Tasman council surveys 500 properties for flood risk

Max Frethey - Local Democracy Reporter

A floor level survey of about 400 homes along Reservoir Creek will be used to assess inundation risk during a significant flood. Photo: Max Frethey/Waimea Weekly.

A recent topographic survey of 400 homes along Reservoir Creek in Richmond, that are potentially at risk of inundation in a significant flood event, has collected valuable information to help determine if future stormwater intervention along the creek is necessary.*

100 homes in Māpua and Ruby Bay were also surveyed.

Tasman District Council’s current stormwater models of the area show how deep the water gets, and how fast and in which direction the water flows during a variety of flooding scenarios.

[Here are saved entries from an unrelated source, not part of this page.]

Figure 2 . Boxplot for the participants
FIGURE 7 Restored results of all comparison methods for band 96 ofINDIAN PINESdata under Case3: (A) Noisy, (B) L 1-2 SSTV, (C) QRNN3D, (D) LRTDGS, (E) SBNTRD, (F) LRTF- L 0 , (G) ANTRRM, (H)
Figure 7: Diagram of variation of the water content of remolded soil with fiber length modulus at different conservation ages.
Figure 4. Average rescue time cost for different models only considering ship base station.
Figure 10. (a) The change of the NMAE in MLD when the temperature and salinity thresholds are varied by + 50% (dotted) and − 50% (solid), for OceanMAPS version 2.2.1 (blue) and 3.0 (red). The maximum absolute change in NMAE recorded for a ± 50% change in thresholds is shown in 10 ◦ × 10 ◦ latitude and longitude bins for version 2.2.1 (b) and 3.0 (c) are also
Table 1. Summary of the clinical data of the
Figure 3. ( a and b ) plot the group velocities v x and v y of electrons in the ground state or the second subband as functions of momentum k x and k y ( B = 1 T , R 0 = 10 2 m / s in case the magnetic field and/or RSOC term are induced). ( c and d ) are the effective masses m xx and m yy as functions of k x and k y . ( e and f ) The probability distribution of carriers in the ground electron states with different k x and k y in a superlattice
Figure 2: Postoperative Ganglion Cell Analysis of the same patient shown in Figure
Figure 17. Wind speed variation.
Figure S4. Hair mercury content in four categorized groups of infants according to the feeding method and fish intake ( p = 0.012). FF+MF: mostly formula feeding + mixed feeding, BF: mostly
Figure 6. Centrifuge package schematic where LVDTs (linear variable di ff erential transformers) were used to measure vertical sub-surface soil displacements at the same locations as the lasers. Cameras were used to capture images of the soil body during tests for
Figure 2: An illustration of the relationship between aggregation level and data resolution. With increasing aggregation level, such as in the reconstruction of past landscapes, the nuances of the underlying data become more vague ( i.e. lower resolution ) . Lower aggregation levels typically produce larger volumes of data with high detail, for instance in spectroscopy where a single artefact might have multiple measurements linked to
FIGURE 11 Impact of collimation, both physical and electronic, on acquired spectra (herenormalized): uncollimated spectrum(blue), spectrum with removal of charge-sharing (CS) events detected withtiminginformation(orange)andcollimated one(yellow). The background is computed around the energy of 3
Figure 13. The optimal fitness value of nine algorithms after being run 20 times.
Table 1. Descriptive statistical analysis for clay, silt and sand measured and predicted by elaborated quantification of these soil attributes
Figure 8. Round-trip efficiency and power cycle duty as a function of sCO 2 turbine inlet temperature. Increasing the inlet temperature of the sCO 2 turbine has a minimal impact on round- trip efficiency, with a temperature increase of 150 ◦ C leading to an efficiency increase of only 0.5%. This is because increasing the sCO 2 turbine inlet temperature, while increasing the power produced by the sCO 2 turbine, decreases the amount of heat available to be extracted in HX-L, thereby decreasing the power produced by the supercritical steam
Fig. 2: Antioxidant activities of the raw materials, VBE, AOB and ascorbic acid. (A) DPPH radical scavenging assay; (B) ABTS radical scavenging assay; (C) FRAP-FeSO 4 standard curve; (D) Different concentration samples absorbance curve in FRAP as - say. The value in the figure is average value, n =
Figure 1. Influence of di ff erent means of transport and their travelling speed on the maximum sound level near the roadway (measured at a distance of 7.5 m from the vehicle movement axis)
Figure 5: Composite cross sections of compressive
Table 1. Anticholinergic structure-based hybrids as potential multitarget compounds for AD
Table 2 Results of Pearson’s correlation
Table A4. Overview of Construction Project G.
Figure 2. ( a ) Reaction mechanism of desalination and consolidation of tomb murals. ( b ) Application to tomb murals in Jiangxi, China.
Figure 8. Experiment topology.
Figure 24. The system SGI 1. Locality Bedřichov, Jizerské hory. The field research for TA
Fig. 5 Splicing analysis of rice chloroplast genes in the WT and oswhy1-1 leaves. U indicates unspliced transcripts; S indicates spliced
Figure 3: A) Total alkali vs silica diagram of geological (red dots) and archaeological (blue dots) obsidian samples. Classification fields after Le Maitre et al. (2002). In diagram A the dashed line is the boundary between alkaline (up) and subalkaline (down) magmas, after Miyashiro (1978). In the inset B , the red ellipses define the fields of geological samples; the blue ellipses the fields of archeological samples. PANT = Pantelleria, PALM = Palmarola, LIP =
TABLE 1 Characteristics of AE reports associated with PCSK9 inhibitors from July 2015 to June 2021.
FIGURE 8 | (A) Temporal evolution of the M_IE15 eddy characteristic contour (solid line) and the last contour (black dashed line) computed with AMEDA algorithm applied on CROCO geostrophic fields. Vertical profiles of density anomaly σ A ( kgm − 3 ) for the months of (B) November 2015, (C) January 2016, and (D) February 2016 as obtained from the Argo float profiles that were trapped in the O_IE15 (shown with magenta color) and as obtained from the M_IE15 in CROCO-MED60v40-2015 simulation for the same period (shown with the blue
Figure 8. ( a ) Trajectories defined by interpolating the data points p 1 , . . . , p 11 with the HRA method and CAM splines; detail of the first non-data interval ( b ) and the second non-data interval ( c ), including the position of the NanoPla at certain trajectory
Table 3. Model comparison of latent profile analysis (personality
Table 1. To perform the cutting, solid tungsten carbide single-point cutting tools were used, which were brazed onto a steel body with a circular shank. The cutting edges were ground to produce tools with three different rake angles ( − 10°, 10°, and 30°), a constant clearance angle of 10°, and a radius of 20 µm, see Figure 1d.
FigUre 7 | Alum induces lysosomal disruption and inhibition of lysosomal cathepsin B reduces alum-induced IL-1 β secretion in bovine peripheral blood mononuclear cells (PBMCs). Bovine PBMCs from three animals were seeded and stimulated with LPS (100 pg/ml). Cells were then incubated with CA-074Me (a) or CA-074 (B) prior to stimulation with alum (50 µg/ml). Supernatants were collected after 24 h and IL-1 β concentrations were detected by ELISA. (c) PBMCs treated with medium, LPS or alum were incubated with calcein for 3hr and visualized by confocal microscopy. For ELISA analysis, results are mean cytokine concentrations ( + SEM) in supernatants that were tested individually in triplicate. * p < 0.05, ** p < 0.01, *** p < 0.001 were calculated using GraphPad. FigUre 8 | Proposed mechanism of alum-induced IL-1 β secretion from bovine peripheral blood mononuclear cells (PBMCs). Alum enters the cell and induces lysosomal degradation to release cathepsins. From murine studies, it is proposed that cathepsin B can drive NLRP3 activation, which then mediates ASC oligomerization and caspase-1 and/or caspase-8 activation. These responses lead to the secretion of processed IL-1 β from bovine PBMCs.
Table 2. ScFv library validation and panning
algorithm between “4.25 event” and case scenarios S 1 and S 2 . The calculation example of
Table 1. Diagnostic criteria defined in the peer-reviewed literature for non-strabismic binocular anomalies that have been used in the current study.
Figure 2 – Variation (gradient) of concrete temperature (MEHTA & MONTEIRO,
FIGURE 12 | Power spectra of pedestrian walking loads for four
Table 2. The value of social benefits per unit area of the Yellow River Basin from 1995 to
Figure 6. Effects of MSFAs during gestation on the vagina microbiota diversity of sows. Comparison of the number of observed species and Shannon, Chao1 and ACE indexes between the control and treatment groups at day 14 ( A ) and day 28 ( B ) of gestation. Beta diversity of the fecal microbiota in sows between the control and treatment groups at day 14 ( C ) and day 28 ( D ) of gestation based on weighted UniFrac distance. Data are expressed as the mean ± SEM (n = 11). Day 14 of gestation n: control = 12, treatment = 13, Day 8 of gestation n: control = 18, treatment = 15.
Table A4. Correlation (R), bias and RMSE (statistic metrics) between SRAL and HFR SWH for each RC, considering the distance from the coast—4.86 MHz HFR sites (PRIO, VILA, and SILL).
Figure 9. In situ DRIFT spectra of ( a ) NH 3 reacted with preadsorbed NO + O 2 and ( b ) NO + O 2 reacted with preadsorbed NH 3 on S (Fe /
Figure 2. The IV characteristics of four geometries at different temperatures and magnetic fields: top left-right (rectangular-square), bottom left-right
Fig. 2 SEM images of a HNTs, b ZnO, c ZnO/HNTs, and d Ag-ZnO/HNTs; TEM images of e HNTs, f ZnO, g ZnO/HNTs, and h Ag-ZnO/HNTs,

But what isn’t shown is if the water would rise above floor level on the affected properties and, if so, in what scale of event.

“While council can potentially live with what we might call nuisance flooding – when the ground gets flooded – it’s another matter altogether when it starts entering peoples’ properties,” said Dwayne Fletcher, council’s strategic policy manager.

“Damage massively increases… once it goes above floor levels, that’s when your damage really starts ramping up,” he explained. “It starts making its way into wiring, into gibbing, and so on.”

It is now a matter of further investigation for council to use the survey data to identify which properties may be at increased risk in a significant flood event.

The survey was undertaken to further council’s understanding of how flooding in the affected areas impacts local communities and to help inform council’s stormwater management decisions.

It also identifies where additional investigation will need to be undertaken to inform whether further intervention is needed.

Fletcher added that the results of any inundation risk assessment, informed by the floor level survey information, will be added to the Land Information Memorandums (LIMs).

Alexandra Hospital and Stillwater Lifecare and Village are also in the path of flood water.

Several Stillwater residents were evacuated in 2013 after record-breaking rainfall caused significant flooding across the town.

The survey was discussed at the 13 July meeting of council’s Strategy and Policy Committee.

Committee chair, councillor Kit Maling, whose own property backs onto Reservoir Creek and the Templemore Ponds, said residents who were living in their homes during the 2013 floods would likely already know if their properties were at risk of inundation.

“The most flooding we’ve ever had in Richmond was 2013 when we had that 108mms and all four creeks that came into Richmond caused flooding. But it was all within an hour and a half because it came at the same time as high tide.”

Councillor Barry Dowler also highlighted that council infrastructure was also at risk from flooding of that scale, not just private houses.

“Water running across ground and getting into the gully traps, getting into our wastewater system– It absolutely doesn’t go down very well when it gets to the wastewater plant, so it’s not just the houses that could be affected, it could be council as well.”

Roads, bridges, flood structures, and parks are also located in the flooding zone.

Council will continue to monitor water and flood data in the area, as factors like climate change impact on flood severity, in case intervention becomes needed in the future.

*This story originally claimed, based on erroneous information, that the surveyed properties were largely safe from flood inundation. It has since been corrected as of 15:15 21 July 2023.